EKBIS.CO, JAKARTA -- Ditjen Perhubungan Udara Kementerian Perhubungan (Kemenhub) memiliki dua program angkutan udara perintis penumpang dan kargo. Direktur Angkutan Udara Ditjen Perhubungan Udara Kemenhub Putu Eka Cahyadhi mengatakan, alokasi anggaran tahun ini untuk penerbangan perintis sebesar Rp 500,1 miliar.
"Alokasi anggaran tersebut untuk melayani 21 koordinator wilayah dengan jumlah rute angkutan udara perintis 220 rute penumpang, 40 rute perintis kargo, dan satu rute udara kargo," kata Putu di Jakarta, Kamis (23/2/2023).

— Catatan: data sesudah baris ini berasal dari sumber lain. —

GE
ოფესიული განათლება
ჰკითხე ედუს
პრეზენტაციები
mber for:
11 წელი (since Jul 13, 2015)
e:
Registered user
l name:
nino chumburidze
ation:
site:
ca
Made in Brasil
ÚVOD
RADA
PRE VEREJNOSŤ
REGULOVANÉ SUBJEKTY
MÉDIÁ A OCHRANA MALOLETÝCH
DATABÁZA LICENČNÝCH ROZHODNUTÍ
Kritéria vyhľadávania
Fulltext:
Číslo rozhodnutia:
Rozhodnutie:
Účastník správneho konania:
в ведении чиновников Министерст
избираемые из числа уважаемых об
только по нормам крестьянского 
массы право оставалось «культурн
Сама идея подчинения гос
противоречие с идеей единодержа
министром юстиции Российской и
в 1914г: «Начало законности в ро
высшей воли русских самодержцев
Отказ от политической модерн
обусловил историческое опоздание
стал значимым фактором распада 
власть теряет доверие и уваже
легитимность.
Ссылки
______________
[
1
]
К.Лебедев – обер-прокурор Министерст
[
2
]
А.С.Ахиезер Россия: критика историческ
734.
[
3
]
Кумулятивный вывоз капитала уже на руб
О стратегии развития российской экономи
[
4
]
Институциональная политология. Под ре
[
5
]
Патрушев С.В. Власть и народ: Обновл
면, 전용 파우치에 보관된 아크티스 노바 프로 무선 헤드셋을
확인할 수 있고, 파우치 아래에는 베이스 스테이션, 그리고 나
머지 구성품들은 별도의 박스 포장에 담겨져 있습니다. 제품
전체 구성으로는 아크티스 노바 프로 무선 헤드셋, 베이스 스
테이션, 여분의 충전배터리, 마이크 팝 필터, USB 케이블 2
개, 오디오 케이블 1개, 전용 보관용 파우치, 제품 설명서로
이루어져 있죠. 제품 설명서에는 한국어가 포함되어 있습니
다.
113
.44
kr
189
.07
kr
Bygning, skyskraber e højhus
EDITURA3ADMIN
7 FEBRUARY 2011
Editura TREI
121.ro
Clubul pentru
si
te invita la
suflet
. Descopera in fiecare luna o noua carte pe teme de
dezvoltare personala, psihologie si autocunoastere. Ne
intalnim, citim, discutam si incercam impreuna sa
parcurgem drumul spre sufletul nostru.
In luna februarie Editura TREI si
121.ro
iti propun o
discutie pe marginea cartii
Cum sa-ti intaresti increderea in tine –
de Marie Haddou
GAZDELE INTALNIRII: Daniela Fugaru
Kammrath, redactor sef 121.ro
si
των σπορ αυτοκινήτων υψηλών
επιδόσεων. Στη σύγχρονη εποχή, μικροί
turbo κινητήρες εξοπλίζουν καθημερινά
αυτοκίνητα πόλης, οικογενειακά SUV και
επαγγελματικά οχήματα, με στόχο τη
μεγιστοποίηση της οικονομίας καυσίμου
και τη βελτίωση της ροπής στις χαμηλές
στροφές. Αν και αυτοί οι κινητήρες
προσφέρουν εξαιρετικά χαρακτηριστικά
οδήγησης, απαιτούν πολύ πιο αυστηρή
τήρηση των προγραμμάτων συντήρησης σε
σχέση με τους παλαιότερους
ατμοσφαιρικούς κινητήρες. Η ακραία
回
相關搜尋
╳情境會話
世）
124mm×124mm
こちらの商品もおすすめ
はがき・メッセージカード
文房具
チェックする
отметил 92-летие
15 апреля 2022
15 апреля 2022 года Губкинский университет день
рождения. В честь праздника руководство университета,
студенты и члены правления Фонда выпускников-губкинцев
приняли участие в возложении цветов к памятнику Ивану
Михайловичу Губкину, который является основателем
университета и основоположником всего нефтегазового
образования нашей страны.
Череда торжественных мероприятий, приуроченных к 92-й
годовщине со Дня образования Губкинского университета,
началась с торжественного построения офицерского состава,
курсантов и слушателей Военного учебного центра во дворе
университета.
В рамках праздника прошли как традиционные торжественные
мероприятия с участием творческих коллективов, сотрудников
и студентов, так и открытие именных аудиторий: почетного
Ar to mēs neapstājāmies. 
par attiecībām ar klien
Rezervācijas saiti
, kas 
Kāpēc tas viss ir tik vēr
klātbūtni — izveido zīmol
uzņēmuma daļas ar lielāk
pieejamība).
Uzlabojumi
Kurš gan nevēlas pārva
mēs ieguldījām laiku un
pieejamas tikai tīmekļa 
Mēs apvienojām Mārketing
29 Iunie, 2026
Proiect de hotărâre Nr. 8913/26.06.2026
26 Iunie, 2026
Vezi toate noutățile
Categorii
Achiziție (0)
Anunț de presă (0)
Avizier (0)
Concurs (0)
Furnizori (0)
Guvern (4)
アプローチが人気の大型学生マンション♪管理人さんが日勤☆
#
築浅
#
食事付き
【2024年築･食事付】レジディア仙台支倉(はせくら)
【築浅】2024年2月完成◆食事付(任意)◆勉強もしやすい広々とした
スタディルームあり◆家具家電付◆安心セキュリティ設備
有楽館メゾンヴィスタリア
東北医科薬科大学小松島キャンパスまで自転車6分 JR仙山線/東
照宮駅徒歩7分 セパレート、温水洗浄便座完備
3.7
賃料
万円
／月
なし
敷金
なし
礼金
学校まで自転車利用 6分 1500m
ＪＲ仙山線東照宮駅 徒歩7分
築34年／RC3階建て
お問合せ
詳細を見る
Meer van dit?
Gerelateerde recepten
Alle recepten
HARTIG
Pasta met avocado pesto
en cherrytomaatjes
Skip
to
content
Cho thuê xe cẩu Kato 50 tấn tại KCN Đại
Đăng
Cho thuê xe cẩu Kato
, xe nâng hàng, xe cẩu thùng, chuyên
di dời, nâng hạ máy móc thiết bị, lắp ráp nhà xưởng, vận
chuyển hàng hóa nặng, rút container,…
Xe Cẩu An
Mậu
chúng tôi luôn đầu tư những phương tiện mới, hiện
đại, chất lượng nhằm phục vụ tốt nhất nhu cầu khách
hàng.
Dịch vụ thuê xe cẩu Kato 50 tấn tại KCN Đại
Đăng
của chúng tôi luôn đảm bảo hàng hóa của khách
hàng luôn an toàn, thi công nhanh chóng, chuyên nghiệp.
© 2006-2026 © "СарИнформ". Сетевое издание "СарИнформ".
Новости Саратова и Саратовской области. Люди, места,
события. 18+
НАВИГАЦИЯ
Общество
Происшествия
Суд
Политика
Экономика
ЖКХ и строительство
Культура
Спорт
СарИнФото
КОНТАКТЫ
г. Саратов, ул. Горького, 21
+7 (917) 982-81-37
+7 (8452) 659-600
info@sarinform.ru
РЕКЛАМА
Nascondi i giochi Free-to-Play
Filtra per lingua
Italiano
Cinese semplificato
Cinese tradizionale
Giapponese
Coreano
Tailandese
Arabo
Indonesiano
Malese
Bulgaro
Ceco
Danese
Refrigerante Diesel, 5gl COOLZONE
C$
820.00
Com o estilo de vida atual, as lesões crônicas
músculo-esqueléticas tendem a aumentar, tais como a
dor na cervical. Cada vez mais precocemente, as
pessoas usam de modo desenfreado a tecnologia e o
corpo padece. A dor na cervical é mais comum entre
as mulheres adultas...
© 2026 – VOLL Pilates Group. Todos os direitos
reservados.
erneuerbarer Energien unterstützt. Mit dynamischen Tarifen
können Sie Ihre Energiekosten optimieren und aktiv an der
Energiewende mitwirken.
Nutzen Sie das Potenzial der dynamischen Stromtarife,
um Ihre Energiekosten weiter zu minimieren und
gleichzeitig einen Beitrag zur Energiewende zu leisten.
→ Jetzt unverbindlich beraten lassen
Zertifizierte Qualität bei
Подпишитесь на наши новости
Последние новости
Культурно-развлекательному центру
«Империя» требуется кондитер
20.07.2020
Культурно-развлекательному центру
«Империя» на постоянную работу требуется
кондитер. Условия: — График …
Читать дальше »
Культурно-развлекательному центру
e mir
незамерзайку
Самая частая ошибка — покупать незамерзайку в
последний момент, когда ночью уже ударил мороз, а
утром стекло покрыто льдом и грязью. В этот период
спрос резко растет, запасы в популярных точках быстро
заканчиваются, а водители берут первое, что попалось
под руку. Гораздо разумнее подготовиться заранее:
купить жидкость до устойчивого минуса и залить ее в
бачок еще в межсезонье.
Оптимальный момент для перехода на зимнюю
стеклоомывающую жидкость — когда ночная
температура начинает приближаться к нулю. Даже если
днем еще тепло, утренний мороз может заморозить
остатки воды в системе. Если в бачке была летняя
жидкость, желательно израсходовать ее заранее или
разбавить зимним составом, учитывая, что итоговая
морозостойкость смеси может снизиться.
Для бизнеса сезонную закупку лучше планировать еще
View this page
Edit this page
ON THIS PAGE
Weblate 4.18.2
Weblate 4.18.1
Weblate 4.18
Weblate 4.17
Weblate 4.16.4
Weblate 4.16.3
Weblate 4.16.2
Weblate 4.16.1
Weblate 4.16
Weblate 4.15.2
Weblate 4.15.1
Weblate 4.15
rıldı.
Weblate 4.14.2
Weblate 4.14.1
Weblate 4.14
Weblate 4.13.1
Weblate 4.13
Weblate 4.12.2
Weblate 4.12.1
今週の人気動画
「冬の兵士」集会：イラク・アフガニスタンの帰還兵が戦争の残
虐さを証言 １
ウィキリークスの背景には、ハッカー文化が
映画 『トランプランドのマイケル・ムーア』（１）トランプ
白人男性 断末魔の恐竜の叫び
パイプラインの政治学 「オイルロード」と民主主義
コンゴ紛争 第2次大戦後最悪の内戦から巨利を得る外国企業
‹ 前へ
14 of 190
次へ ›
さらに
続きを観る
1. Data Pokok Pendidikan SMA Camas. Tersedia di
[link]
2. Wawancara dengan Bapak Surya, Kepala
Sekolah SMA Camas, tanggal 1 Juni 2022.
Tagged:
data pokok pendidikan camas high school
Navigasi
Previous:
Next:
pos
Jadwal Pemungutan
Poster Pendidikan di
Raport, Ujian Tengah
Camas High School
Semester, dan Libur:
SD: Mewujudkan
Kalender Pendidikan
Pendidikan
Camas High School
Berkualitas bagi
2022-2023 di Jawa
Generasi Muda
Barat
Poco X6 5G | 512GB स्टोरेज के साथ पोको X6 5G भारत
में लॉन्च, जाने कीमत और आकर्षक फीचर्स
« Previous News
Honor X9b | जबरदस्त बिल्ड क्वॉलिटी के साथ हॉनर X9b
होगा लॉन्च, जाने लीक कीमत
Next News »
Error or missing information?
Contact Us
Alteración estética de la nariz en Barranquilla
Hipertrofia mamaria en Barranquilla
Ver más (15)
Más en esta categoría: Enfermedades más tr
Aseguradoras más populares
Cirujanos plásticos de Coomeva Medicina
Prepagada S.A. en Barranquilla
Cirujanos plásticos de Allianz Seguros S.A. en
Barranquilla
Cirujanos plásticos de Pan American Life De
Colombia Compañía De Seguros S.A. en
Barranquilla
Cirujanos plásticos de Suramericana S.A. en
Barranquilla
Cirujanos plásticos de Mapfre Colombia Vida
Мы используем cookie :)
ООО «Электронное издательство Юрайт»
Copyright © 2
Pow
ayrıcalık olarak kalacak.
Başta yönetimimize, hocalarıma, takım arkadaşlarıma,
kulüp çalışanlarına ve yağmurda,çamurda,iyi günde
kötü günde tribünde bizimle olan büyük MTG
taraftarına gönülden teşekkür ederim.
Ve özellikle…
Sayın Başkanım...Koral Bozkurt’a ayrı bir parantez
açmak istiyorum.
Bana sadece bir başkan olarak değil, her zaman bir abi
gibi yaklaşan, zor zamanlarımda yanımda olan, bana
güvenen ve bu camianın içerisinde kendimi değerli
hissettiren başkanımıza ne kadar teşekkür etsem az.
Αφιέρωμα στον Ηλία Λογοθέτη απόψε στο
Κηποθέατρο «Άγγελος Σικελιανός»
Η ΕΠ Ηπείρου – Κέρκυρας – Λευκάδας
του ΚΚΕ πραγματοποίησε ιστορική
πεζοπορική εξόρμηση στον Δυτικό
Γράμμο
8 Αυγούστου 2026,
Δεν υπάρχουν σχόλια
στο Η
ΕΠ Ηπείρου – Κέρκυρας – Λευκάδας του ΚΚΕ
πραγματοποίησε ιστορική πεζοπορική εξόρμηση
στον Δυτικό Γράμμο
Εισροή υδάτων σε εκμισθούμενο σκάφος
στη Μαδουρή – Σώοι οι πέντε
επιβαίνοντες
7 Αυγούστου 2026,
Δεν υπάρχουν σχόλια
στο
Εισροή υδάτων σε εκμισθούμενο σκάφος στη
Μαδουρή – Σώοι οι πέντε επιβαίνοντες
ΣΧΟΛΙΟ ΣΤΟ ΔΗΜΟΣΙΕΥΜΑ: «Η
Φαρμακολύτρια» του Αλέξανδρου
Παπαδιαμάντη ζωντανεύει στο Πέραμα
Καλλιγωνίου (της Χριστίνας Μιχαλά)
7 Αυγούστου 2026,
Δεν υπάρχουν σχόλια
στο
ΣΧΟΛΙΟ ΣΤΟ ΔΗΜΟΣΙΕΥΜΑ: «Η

Operator penerbangan perintis saat ini yakni PT Asi Pudjiastuti Aviation, PT Nasional Global Aviation, dan PT Asian One Air. Begitu juga dengan PT Smart Cakrawala Aviation, PT Semuwa Aviasi Mandiri, dan Trigana Air Service.
"Untuk penyelenggaraan angkutan udara perintis kargo subsidi (40 rute) dan angkutan udara kargo (satu rute) yang dikenal dengan Jembatan Udara tersebar di enam Korwil yaitu Tarakan, Masamba, Dekai, Timika, Oksibil, dan Tanah Merah," ujar Putu.
Dia menuturkan, mekanisme pengangkutan kargo tersebut dimulai dari tol laut menuju gudang penyimpanan lalu dikirim melalui darat denga. Damri ke gudang kargo di bandara. Setelah itu didistribusikan menggunakan pesawat menuju bandara atau lapangan terbang di daerah 3TP.
Menurut Putu, untuk menjalankan program angkutan udara perintis terdapat sejumlah tantangan. Banyak tantangan yang dihadapi seperti masih terbatasnya sumber daya manusia yang memiliki kualifikasi khusus di remote area atau daerah pegunungan, terbatasnya jumlah pesawat, kondisi keamanan dan teknis bandara, dan termasuk juga faktor alam seperti cuaca buruk dan bencana alam.
"Walaupun banyak tantangan, namun berkat kolaborasi dan sinergitas bersama kementerian dan lembaga terkait, serta dukungan Pemerintah Daerah dan pihak keamanan TNI dan Polri guna kesinambungan operasional penerbangan angkutan udara perintis," ujar Putu.
Realisasi penerbangan angkutan udara perintis penumpang 2022 mencapai 99,7 persen dan untuk penerbangan perintis kargo mencapai 98 persen. Putu mengatakan, realisasi penerbangan yang tidak mencapai 100 persen biasanya disebabkan oleh beberapa kendala seperti cuaca buruk, aspek keamanan, dan ketersediaan barang.
“Ke depannya, diharapkan program ini terus berjalan untuk membuka keterisolasian daerah 3TP, meningkatkan pemerataan pembangunan, dan menekan disparitas harga sehingga dapat meningkatkan taraf hidup dan kesejahteraan masyarakat," ungkap Putu.